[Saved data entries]
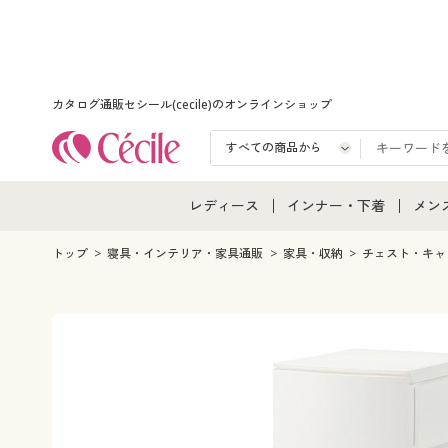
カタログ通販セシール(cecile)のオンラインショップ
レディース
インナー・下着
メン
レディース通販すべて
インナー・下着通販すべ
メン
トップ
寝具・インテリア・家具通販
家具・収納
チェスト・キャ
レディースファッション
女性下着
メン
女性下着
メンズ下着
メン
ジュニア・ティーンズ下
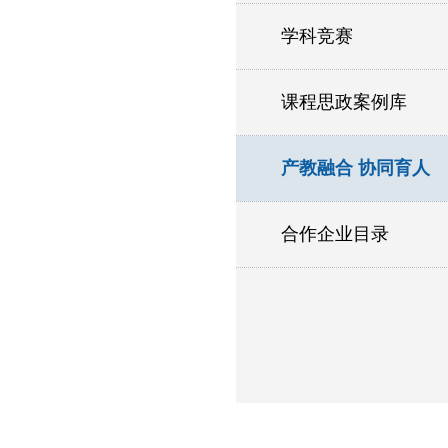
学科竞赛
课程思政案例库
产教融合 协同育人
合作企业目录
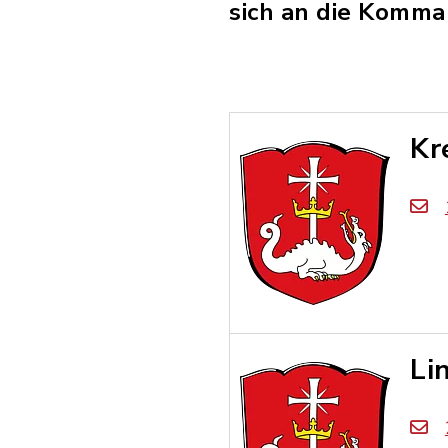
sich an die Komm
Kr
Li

▶ _WORK TO BE COMPLETED_
Only the lines from the one with "レディースファッション" through the end of the data, both ends included, should be written out exactly, and no pictures should appear.

▶ _RESPONSE AREA_
レディースファッション
女性下着
メン
女性下着
メンズ下着
メン
ジュニア・ティーンズ下
学科竞赛
课程思政案例库
产教融合 协同育人
合作企业目录
sich an die Komm
Kr
Li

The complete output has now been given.